# 1980 Winnebago Chieftan Engine Swap??



## 130070 (Dec 14, 2009)

I have recently bought a 1980 Winnebago Chieftan, which has the dodge/Mopar 440 cu"/7200cc petrol engine powering it.
I want to swap it out for a Diesel engine, and have been offered a Diesel engine & gearbox from a British/European Dodge 500 series van.
Do any of you lovely people out there know if this would be a relativley straight forward swap, or can you point me at anybody who has experience of engine swapping on older or any Winnebagos for that matter.
Any advice or information regarding this subject would be greatly appreciated, and so would info on anybody with experience of carrying out lpg conversions on large and/or American vehicles in the greater london or south east of England area.
Many Thanks..x..


----------



## raynipper (Aug 4, 2008)

Hello Kingb,
OK the old Dodge 440 will never be the most economical engine but you will never be short of spares.
I had several and from the late 60s to the mid 80s they were used pretty extensively in virtually all modestly priced American RVs. Well tried and tested. 
I even have some maintence books on it.

I have also come across a few diesel conversions. The first observation was the noise...!!! Most converters extolled the virtues of their personal conversion and how pleased they were to triumph over the difficulties of which there are many...!!!

I have seen Perkins, Cummins and other unmemorable botches. Apart from the physical problems of mounting a different engine and mating it up with the auto box (Torquflight I think), there is the fuel system and vac brakes to consider. 

I love diesel and am not knocking it generally. But when fitted into an RV not designed for a diesel engine the horrors of noise, vibration, low power, etc. will make you wonder why you ever took on the project.

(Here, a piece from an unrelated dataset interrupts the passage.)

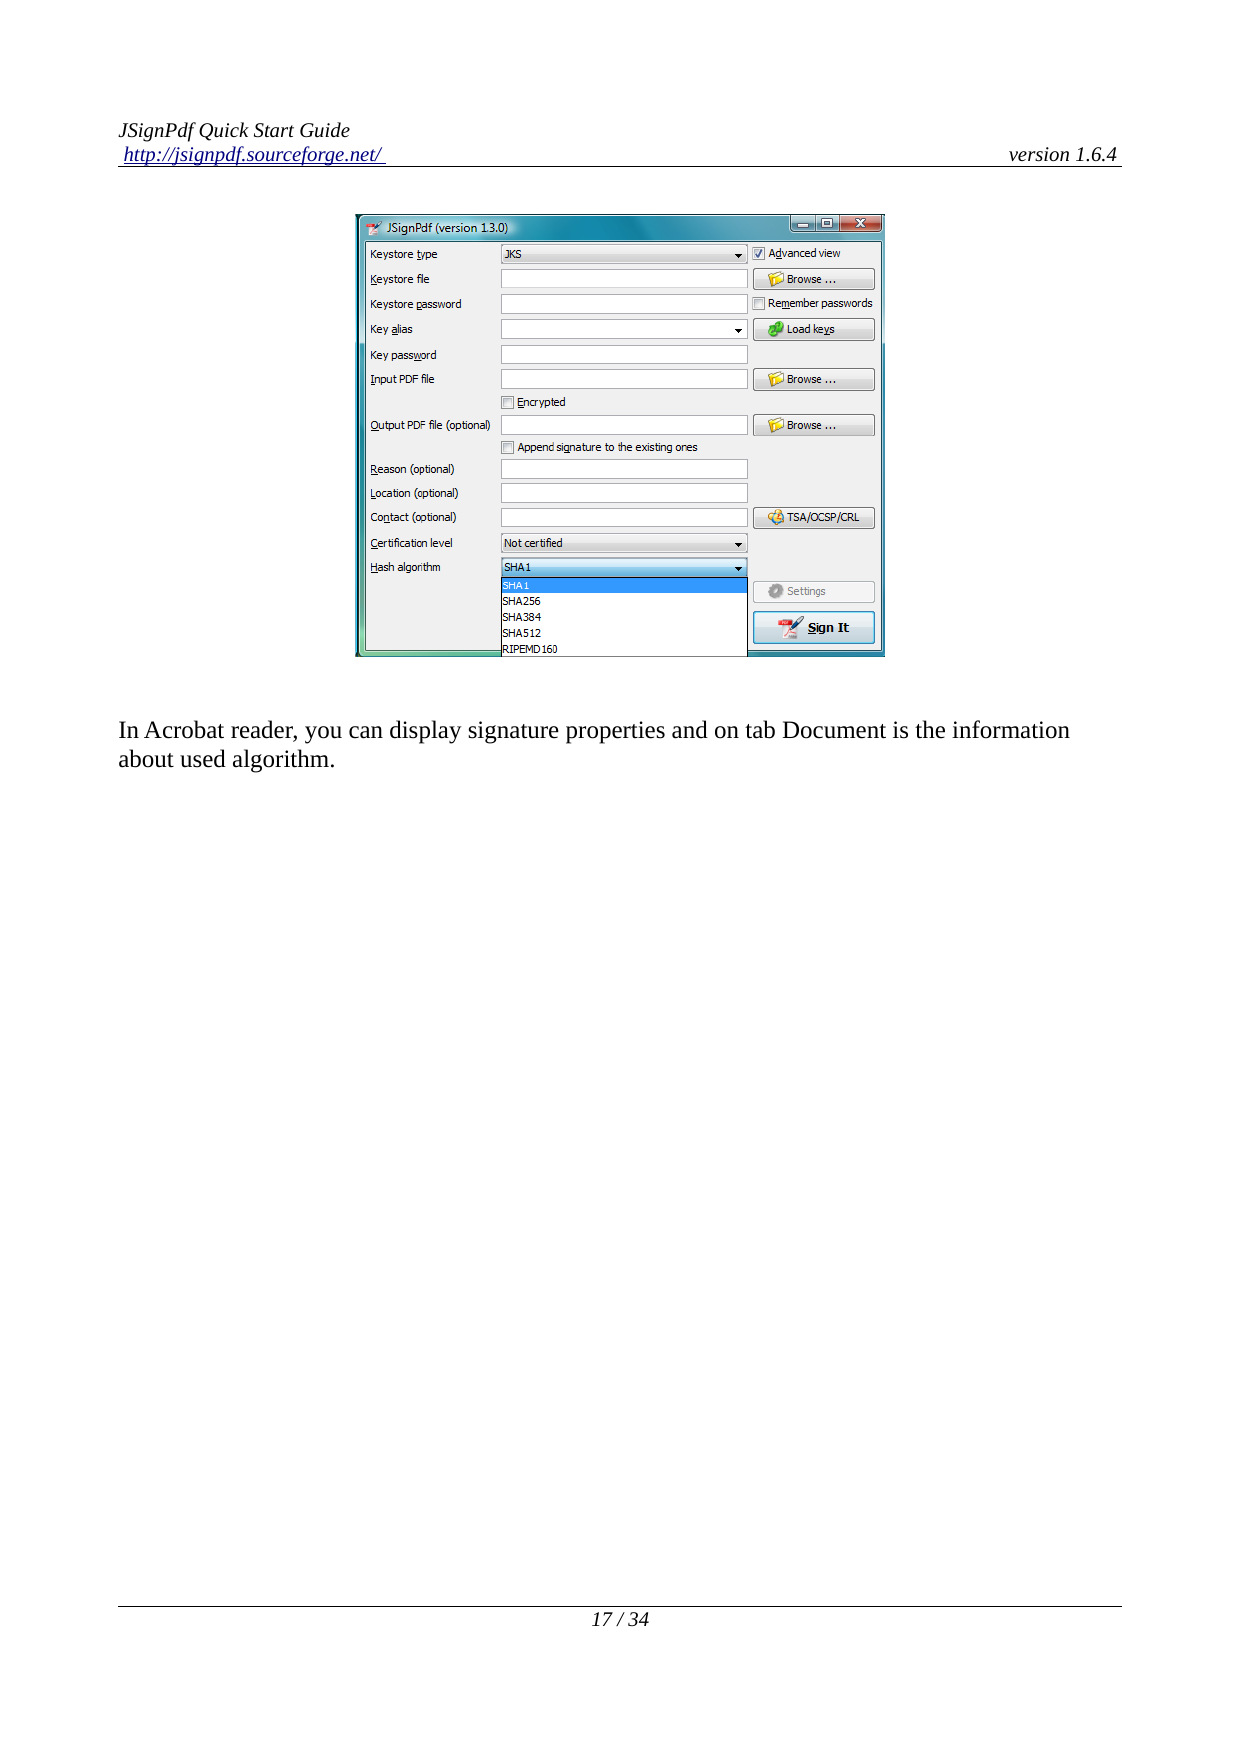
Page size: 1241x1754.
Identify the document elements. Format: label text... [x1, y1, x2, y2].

Good luck and buy some ear defenders. I don't know the spec of the Dodge 500 but Gold Motor Services of Alton are Winnebago specialists and I'm sure would give you other reasons not to go down this route.

Ray.


----------



## weldted (May 1, 2005)

*engine conversion*

I would think that an LPG conversion on yours would be more economical than the diesel conversion, things to take into account are, weight, noise, vibration, fuel supply, servo vacuum, and rear axle ratio. Remember the diesel engine will not rev as high as the petrol so you may struggle with performance


----------